JOHNSON, MARIETTA LOUISE PIERCE, 1864-1938

Biography:

Teacher; pioneer of the progressive education movement. Born–October 8, 1864, St. Paul, Minn. Parents– Clarence D. and Rhoda Matilda (Morton) Pierce. Married– John Franklin Johnson, June 6, 1897. Children– Two. Education– State Normal School, St. Cloud, Minn., graduated 1885. Critic and model teacher, St.

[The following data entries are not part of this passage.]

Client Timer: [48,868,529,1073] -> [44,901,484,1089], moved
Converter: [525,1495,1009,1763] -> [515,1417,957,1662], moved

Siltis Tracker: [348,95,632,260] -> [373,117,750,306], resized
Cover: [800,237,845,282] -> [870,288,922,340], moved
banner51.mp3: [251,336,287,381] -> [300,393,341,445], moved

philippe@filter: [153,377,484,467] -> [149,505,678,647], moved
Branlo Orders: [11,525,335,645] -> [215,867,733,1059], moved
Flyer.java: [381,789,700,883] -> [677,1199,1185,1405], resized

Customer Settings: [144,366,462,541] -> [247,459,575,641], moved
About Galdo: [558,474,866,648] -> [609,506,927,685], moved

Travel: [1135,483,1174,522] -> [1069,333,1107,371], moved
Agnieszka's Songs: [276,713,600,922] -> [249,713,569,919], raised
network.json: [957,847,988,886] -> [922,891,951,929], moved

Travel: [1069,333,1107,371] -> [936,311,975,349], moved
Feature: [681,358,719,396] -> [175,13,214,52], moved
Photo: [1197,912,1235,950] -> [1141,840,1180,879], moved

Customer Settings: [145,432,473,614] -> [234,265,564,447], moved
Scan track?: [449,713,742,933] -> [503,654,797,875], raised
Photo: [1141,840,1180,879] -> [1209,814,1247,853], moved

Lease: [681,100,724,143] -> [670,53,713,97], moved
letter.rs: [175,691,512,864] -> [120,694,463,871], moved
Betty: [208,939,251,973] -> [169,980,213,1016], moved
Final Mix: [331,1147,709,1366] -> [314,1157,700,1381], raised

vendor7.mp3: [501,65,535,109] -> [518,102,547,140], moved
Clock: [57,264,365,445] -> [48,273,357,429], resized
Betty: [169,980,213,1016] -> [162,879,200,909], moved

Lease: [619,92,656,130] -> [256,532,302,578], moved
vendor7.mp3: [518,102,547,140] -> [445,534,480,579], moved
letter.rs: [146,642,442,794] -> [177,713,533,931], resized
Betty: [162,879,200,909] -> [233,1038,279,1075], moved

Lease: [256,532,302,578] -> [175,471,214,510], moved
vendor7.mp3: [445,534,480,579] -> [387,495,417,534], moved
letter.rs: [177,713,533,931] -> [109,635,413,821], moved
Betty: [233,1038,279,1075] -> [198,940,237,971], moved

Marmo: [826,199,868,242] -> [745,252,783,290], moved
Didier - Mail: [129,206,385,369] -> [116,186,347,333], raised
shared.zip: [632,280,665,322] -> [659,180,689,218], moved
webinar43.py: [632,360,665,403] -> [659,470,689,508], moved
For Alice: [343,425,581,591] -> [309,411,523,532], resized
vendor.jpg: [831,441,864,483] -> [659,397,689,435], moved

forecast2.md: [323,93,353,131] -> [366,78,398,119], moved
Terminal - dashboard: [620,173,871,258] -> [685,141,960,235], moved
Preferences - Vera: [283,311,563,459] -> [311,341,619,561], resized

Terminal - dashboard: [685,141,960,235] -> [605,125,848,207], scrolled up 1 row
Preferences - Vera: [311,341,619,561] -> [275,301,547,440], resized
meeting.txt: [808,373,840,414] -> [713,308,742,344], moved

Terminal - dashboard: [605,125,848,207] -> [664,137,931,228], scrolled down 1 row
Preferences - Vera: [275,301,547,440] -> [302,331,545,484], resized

Paul Teachers’ Training School, 1890-1892; critic teacher and department supervisor, Moorhead State Teachers College, 1892-1895; department supervisor, State Teachers College, Mankato, 1896-1899. Moved to Alabama, 1902, and founded the School of Organic Education, Fairhope, 1907; director until 1938; director, Edgewood School, Greenwich, Conn. and conducted summer schools there and in Fairhope, Ala. Based her pedagogy on a concept of “organic education,” influenced by the theories of Nathaniel Oppenheim, John Dewey, and Frederich Froebel. Founder and honorary vice-president, Progressive Education Association. Died December 23, 1938.

Source:

Biographical Dictionary of American Authors.

Publication(s):

The Child, the Parent, and the Teacher.  New York: John Day, 1929.

Teaching without Failure.  Fairhope, 1996.

Thirty Years With an Idea. Tuscaloosa, Ala.; University of Alabama Press, 1974.